As someone who also wears the consumer activist hat, I welcome Reserve Bank of India's (RBI) crackdown on capricious rules, one-sided contracts and the callousness of banks and finance companies towards consumers.
Over the last couple of years, RBI has significantly levelled the playing field for bank customers. This was indeed necessary. After the euphoria at being wooed by new private banks offering smart, automated services and a plethora of credit options and facilities, bank consumers went through a harrowing phase of grappling with myriad new charges and complicated billing systems, leading to innumerable disputes. In addition, there were the incessant telemarketing calls at all times of the day and night.
Thanks to RBI’s actions, grievance redressal is taken far more seriously at the bank level. RBI has also ensured that promises to customers are kept, no matter what the cost. Reporting defaulters to the credit information bureau is also fairer. Banks cannot declare individuals as defaulters in every dispute and permanently block their access to credit without informing the customer. Another initiative was to ask banks to create ‘Do not call’ lists and post them on the home page of their website to ensure that customers are not harassed with marketing calls. More importantly, it has identified banks that have the largest number of customer complaints and persuaded them to work closely with the National Consumer Helpline to create a fast track for grievance redressal.
A consequence of this activism is a perceptible improvement in customer handling, a drastic reduction in marketing call harassment and hopefully, overtime, the de-clogging of offices of the banking ombudsman around the country. Having said that, one now gets the impression that the pendulum may be swinging the other way. This could be because the voices of certain small but organised groups tend to represent the large majority. One is not arguing that the concerns of small segments be ignored, only that they must not be mistaken for the majority view and form the basis of framing broad policy.
One example that I have discussed earlier is RBI’s diktat that banks much issue passbooks to all customers. This is contrary to the operational design of several modern banks, which prefer to invest in technology solutions. They actively discourage customers from visiting the branch for routine transactions that are easily handled by Automated Teller Machines (ATMs). Instead of making passbooks mandatory, they could have been provided on demand to those who want them. The RBI order has imposed enormous costs, especially on new banks for infrastructure, staff and training to provide the facility. When some foreign banks impose a charge Rs 100 for transactions through the branch, it is safe to bet that they will find ways to reject the business of customers who are likely to demand pass books. Moreover, many customers are indeed satisfied with mini statements available from ATM machines, and monthly or quarterly statements sent by post. The rapid growth of Net banking suggests that a growing mass of people is also ready to dispense with the physical statement and monitor all their banking transactions over the Internet.
We learn that the RBI itself is beginning to realise the impracticality of its order and is willing to accept compromise solutions where banks create a passbook facility for those who demand it, but do not need to mail them to everyone. Further, it has accepted a different passbook design, which allows newer entries to be printed out separately and attached to an existing physical folder that looks like a good old-fashioned passbook.

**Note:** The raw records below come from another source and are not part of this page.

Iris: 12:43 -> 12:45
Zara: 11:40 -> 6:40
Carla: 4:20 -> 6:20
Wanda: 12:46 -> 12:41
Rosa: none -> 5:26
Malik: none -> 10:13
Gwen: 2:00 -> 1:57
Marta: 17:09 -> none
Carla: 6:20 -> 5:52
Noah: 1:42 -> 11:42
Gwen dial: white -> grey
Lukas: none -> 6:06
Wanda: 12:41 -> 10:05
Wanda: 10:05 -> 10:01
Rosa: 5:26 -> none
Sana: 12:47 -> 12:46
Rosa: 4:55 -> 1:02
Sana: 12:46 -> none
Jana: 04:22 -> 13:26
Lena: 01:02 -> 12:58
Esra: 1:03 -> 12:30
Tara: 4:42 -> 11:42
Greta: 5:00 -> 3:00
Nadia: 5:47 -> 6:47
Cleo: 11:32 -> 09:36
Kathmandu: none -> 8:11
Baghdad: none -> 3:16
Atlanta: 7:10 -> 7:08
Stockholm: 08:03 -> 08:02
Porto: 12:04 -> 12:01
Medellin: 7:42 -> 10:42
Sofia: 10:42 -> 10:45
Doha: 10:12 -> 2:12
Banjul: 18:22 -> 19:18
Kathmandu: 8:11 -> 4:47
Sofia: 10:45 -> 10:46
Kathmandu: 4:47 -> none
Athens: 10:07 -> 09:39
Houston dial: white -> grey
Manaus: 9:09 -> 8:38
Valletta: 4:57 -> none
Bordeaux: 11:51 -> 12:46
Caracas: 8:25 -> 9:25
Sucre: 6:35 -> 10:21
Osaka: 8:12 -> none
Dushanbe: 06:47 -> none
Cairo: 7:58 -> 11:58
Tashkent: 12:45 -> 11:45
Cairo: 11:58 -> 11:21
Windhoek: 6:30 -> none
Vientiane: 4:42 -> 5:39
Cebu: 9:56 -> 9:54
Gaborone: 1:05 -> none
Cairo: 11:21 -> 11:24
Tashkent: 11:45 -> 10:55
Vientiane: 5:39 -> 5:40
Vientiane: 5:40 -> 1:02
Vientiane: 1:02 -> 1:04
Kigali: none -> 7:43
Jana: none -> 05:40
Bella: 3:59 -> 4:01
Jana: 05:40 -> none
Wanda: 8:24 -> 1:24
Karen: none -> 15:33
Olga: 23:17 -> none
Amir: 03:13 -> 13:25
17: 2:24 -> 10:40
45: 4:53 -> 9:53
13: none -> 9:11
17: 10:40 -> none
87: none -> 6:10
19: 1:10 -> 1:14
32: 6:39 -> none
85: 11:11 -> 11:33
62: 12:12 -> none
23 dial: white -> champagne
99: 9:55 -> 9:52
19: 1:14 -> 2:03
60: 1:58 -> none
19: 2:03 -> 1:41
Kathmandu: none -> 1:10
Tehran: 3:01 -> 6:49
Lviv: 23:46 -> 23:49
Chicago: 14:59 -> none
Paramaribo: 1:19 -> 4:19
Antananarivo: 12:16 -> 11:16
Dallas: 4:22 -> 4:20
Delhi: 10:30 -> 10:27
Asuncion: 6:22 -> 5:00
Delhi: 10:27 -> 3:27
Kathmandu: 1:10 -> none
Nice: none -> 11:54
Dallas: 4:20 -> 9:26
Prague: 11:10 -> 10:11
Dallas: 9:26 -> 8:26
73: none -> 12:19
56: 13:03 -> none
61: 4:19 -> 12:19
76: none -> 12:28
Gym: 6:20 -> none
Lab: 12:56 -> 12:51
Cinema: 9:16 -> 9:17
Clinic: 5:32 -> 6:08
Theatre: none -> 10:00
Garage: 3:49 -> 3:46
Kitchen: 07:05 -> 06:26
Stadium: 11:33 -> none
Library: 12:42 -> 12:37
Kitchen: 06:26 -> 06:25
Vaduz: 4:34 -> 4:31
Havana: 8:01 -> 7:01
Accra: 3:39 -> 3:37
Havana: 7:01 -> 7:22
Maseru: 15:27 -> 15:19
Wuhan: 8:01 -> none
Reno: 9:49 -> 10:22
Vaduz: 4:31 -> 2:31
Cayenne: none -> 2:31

Yes, we want the best consumer protection possible, but in a dynamic economic environment, the central bank must also be careful not to burden its banks with unreasonable restrictions
But RBI is not the only one issuing fatwas to banks; the Banking Codes and Standards Board of India (BCSBI) has told banks that they would have to get ‘positive’ consent from every single one of their own costumers, to be able to market products and services to them.
This is clearly another well-meaning, misguided and expensive rule imposed on banks. If followed in letter and spirit, it means that when your bank launches a special scheme or hikes interest on deposits, it cannot send you a mailer offering you a special offer or service, unless you have specifically consented to receive such a missive.
On checking with several banks, I found that few believe that BCSBI is really serious about enforcing such an extreme and expensive ruling. We learn that only UTI is all set to rollout a complex programme to seek positive consent from each customer and maintain a database of refusals. This effort will carry a steep price tag of Rs 10 crore. The programme, branded Sampark, is already on the bank’s website with a banner saying, “It is not like we don’t have your number, we just respect your privacy. But we will be talking to you soon, for which we want your permission.” One must mention that UTI Bank is not happy spending that money either, but it has been told by the BCSBI that there is no question of backing down from the rule.
If UTI Bank’s expense is a hefty Rs 10 crore, how much higher would be the cost and implementation logistics for a State Bank of India with 90 million customers and ICICI Bank with 20 million customers?
Yes, we want the best consumer protection possible, but in a dynamic economic environment, the central bank must also be careful not to burden all the banks with unreasonable restrictions that carry high costs for benefits that are limited at best.